Witam dziś byłem na rybach na rzece San w miejscowości Sanok obok "mostu stomilowego".zlowilem ukleje 15cm+/- i rzucilem ja na zywca z gruntu (ciężarek 70g,stalka, haczyk z długim trzonkiem,włączony wolny bieg) po pół godziny branie najpierw delikatne uginanie przerwa i po chwili mocne szarpanie i idzie z wolnego biegu jakieś 5sekund i koniec za jakiś czas zwinąłem wędkę a na haczyku została tylko głowa bez oczu i jakby wyssana.Jak myślicie co to mogło być dodam ze branie było po godzinie 19.
Nie wydaje mi się żeby sum wypluł przynętę... :) Możliwe że sandacz bo bierze delikatnie z rególy ale czasem pokazuje na co go stać :) Ale to mogło być wszystko ciężko mi powiedzieć bo nie łowię z gruntu :) Pozdrawiam (2013/09/04 22:23)
Wydaje mi się że to mogła być wydra, byłem 2 tygodnie nad Sanem i też kilka razy coś mi żywca zeżarło, w nocy się głośno chlapało, zostawiało duże klenie w zaroślach z odgryzionymi głowami.

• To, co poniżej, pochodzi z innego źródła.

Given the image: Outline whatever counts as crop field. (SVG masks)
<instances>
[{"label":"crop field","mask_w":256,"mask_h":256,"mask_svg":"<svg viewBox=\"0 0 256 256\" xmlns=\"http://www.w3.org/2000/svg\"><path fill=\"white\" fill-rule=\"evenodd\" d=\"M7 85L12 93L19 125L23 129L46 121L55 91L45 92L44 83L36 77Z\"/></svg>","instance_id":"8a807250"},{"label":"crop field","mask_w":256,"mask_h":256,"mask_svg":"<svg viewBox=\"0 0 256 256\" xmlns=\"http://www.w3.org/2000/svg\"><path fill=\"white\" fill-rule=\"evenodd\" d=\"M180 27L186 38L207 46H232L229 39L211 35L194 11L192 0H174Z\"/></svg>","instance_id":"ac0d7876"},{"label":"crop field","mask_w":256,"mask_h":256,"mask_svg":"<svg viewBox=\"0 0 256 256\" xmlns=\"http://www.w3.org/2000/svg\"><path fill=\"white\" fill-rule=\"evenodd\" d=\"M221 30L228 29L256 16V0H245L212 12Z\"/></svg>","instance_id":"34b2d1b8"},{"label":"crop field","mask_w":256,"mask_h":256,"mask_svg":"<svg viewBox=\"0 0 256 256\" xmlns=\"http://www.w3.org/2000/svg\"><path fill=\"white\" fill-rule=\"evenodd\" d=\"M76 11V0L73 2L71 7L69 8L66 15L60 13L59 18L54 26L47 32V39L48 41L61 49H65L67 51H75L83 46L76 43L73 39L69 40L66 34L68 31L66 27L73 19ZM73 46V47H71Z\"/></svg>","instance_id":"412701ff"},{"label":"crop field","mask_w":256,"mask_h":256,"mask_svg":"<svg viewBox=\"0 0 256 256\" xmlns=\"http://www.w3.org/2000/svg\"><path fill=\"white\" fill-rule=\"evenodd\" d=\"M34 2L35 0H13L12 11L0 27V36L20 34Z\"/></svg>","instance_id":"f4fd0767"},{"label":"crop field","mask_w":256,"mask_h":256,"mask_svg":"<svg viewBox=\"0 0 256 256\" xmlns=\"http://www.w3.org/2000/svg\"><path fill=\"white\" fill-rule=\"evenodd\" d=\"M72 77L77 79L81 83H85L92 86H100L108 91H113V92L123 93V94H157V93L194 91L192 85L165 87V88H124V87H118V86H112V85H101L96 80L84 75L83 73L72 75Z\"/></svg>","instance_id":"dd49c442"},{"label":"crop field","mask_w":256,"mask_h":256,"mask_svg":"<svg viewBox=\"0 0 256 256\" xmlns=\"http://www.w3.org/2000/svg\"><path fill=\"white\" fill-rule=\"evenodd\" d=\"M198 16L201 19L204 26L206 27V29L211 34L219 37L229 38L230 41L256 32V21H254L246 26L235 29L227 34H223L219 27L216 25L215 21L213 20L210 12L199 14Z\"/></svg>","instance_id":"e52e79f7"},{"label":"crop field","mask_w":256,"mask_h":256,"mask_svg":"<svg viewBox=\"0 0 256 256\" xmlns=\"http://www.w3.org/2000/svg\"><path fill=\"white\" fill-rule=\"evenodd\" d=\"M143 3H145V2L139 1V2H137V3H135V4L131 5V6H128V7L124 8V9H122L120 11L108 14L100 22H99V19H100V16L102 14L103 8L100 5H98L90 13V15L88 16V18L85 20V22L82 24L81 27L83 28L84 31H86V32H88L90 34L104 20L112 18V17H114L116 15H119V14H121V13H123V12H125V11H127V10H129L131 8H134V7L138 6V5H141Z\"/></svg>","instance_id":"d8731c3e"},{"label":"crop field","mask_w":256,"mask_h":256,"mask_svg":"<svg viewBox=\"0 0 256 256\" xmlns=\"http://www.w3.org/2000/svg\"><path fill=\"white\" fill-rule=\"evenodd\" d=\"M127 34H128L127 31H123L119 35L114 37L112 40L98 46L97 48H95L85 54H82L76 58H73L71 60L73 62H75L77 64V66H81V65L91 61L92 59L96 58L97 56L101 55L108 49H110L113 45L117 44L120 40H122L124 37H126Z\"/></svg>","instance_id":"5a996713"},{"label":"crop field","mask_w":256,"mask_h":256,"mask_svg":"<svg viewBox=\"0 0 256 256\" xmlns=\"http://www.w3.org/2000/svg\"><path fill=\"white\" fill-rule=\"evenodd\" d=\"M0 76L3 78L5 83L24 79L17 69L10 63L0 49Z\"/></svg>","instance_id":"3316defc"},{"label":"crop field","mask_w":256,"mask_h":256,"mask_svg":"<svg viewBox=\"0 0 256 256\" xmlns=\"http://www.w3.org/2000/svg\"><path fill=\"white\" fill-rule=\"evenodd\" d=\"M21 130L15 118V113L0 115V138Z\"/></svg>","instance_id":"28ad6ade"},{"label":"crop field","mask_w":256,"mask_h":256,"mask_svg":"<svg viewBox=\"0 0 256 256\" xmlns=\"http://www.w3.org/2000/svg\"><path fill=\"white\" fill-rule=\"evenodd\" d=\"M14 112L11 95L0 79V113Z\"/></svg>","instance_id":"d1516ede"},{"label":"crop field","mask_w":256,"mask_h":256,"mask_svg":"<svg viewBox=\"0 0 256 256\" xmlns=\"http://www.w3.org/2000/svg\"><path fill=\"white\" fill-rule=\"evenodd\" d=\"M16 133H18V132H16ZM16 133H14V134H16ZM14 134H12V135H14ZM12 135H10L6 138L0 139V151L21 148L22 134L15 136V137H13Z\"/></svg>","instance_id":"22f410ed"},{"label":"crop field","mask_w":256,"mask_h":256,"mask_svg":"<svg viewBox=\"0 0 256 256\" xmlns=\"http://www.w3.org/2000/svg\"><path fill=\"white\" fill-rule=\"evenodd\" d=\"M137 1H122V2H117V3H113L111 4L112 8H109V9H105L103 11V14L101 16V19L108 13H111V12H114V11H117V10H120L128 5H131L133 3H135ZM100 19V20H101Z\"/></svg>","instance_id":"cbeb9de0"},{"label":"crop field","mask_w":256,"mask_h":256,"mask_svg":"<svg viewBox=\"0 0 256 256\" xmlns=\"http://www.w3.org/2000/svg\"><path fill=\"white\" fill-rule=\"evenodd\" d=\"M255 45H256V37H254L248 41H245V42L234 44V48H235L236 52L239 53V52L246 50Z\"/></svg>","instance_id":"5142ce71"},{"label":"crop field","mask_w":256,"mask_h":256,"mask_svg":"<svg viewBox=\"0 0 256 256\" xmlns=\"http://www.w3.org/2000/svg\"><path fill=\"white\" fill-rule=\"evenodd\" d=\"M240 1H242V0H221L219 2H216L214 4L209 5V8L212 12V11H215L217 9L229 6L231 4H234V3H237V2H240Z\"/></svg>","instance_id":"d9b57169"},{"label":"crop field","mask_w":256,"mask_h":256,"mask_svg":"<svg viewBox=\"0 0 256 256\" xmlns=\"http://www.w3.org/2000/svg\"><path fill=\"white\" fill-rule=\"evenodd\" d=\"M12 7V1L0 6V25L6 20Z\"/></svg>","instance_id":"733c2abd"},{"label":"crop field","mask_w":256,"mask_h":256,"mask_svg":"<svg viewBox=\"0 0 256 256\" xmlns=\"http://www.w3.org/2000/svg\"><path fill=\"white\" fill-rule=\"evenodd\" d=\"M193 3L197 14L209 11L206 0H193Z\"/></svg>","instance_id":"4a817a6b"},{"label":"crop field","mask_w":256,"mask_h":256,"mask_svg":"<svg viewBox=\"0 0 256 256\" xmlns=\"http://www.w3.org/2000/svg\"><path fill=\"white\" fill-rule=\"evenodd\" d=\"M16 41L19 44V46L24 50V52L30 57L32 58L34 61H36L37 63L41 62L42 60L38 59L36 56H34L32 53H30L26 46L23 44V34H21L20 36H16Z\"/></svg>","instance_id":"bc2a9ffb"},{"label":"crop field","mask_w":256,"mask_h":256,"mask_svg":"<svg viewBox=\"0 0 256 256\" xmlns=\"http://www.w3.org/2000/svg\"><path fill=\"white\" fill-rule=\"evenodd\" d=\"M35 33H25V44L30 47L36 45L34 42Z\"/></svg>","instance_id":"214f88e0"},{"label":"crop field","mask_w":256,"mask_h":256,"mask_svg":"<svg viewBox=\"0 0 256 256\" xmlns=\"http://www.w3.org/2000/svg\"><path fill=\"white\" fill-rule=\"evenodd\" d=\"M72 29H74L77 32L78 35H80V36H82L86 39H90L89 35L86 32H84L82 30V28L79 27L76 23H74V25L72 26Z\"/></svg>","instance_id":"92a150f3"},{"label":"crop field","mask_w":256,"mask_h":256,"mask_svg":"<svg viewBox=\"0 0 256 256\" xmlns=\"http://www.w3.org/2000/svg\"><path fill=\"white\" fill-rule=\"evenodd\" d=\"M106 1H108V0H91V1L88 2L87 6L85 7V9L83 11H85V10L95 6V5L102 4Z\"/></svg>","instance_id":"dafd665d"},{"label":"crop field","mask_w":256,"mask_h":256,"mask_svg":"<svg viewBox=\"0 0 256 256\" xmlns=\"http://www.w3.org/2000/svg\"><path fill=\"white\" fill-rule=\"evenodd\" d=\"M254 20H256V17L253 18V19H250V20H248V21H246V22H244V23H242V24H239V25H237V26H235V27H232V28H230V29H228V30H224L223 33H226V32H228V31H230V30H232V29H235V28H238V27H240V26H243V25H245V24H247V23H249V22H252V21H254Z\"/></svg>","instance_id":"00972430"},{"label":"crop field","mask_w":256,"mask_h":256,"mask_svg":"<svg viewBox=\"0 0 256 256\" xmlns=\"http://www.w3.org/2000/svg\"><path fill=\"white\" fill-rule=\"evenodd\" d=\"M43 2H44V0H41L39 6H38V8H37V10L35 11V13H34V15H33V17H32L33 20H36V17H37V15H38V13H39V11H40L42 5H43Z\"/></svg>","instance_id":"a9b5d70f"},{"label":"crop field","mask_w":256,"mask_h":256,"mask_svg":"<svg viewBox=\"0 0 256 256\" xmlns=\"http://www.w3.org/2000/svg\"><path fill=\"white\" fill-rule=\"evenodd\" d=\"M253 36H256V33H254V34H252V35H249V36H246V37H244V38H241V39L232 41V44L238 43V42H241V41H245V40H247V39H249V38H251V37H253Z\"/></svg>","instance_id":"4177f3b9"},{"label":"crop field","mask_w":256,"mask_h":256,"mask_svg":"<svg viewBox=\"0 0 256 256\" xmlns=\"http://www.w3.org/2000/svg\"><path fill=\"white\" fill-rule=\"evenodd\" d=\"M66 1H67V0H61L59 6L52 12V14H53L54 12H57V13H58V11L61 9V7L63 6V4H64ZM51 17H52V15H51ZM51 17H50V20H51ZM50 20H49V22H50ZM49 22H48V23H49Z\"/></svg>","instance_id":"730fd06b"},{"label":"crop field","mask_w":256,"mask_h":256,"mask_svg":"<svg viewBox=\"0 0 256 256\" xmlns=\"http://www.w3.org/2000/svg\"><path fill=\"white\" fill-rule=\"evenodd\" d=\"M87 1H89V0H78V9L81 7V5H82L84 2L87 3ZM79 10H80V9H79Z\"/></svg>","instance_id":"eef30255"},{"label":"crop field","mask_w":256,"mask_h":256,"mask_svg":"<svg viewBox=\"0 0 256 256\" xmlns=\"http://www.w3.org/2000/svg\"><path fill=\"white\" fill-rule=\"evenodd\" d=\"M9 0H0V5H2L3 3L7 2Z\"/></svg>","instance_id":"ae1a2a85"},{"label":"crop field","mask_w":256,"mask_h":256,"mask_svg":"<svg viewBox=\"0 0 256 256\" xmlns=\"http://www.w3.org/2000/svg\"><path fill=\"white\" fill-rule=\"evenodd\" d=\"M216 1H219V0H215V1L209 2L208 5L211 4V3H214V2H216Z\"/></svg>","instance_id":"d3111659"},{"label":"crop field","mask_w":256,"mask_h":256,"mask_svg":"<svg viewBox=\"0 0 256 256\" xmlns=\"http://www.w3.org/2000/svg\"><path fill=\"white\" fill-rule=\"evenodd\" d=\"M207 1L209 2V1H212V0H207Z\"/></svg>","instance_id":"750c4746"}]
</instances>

Przez parę dni nie wiedzieliśmy co się dzieje, aż do czasu gdy rano zauważyliśmy 2 sztuki na przeciwnym brzegu. (2013/09/05 09:04)
gdyby to była wydra to sygnalizator zapaliłby się od piszczenia , wydra łapie rybki i wypływa na powierzchnie aby ją zjeść , nie widziałem jeszcze jak konsumuje małe rybki ale takie jak sandacz około 4kg , jaż około 2kg , klenie , leszcze i wszystko leżało na brzegu , stawiam na sandacza , próbuj dalej może przy następnym braniu uda się zaciąć i się przekonasz co to bierze (2013/09/06 07:06)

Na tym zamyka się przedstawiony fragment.